Fight The Depression: 5 Tips On How To Be Happy According To Neuroscientists
There are so many theories and tips that applied psychology tells us how to be happy, and that is, to be in unity with ourselves and harmonized with the world around us. However, it would be interesting to deal with this topic from another aspect – the scientific one. Neuroscientists found out how much our emotional state or subjective feelings of happiness and sorrow can impact on the structure and functions of the nervous system and our behavior.
How To Be Happy According To Neurologists
Use The Words Thank you More Often
It has been proven that by focusing on positive things, or in this case, confirmation and a statement of gratitude, can bring a sense of happiness. Actually, this stimulates the production of serotonin, an important neurotransmitter that is also known as the hormone of happiness. Moreover, serotonin is very important in the treatment of depression and anxiety.
Solve one problem at a time
Since everyone on a daily basis faces challenges and problems that are disturbing and worrying, it is logical that our sense of happiness also depends on how we deal with them. Namely, it has been proven that our brain constantly seeks solutions to all the problems that are troubling us. This process takes away a lot of energy and makes us nervous and anxious. On the other hand, for every correct decision, the brain prizes itself with a shot of neurotransmitters, which make us feel happy again and look at the world from a cheerful angle.

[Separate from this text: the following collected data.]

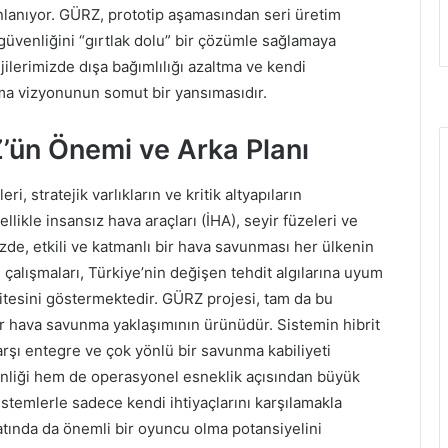
anlanıyor. GÜRZ, prototip aşamasından seri üretim
güvenliğini “gırtlak dolu” bir çözümle sağlamaya
jilerimizde dışa bağımlılığı azaltma ve kendi
rma vizyonunun somut bir yansımasıdır.
Z’ün Önemi ve Arka Planı
stratejik varlıkların ve kritik altyapıların
likle insansız hava araçları (İHA), seyir füzeleri ve
üzde, etkili ve katmanlı bir hava savunması her ülkenin
 çalışmaları, Türkiye’nin değişen tehdit algılarına uyum
itesini göstermektedir. GÜRZ projesi, tam da bu
 bir hava savunma yaklaşımının ürünüdür. Sistemin hibrit
 karşı entegre ve çok yönlü bir savunma kabiliyeti
inliği hem de operasyonel esneklik açısından büyük
sistemlerle sadece kendi ihtiyaçlarını karşılamakla
tında da önemli bir oyuncu olma potansiyelini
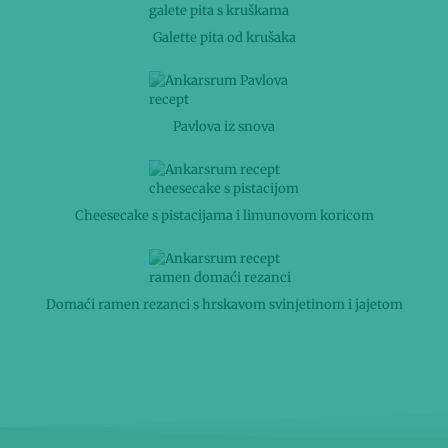
Galette pita od krušaka
Pavlova iz snova
Cheesecake s pistacijama i limunovom koricom
Domaći ramen rezanci s hrskavom svinjetinom i jajetom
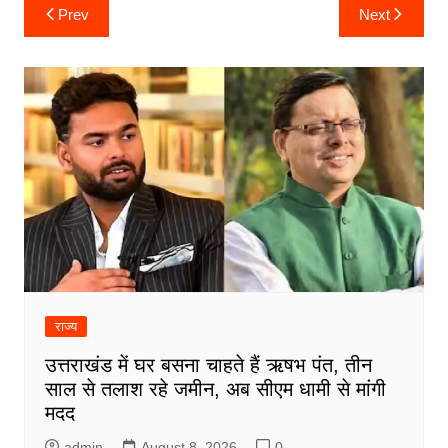
Post
Prev
Next
navigation
राज्य
उत्तराखंड में घर बसना चाहते हैं ऋषभ पंत, तीन
साल से तलाश रहे जमीन, अब सीएम धामी से मांगी
मदद
admin
August 8, 2026
0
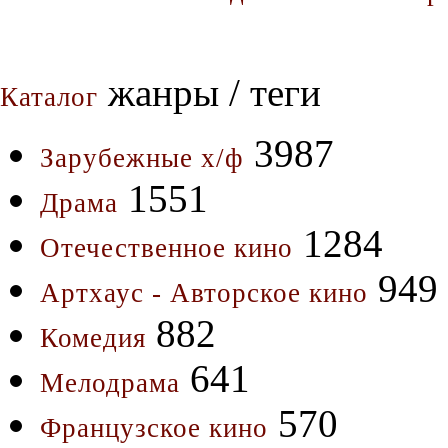
жанры / теги
Каталог
3987
Зарубежные х/ф
1551
Драма
1284
Отечественное кино
949
Артхаус - Авторское кино
882
Комедия
641
Мелодрама
570
Французское кино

So, it is important to really face your problems, but one by one.
Open up and talk about what is troubling you
It’s clear that it’s always better for you to share your worries with someone or tell someone how you really feel. Here’s why: When you talk about your feelings, the brain stimulates the serotonin production, which makes you feel better. You will even begin to see a bright side of certain situations or problems that are bothering you.
Do not avoid physical contact and hugs
It has been proven that closeness in terms of hugs has an importance for one’s sense of happiness. Namely, in the moments of an absence of such physical closeness, the same zone of the brain is activated as well as due to physical pain, which automatically makes us feel bad and unhappy and encourages the occurrence of depressive states.
Sleep for 6-8 hours and always in a darkened room
This is a very useful tip – while we sleep, our body produces melatonin, which decelerates all vital processes. Thus, it’s allowing our body to recover from daily efforts and encourages the production of serotonin. Whenever the brain registers some kind of light, which is a natural alarm, a hormone of stress is activated. That automatically warns the body it’s time to get up.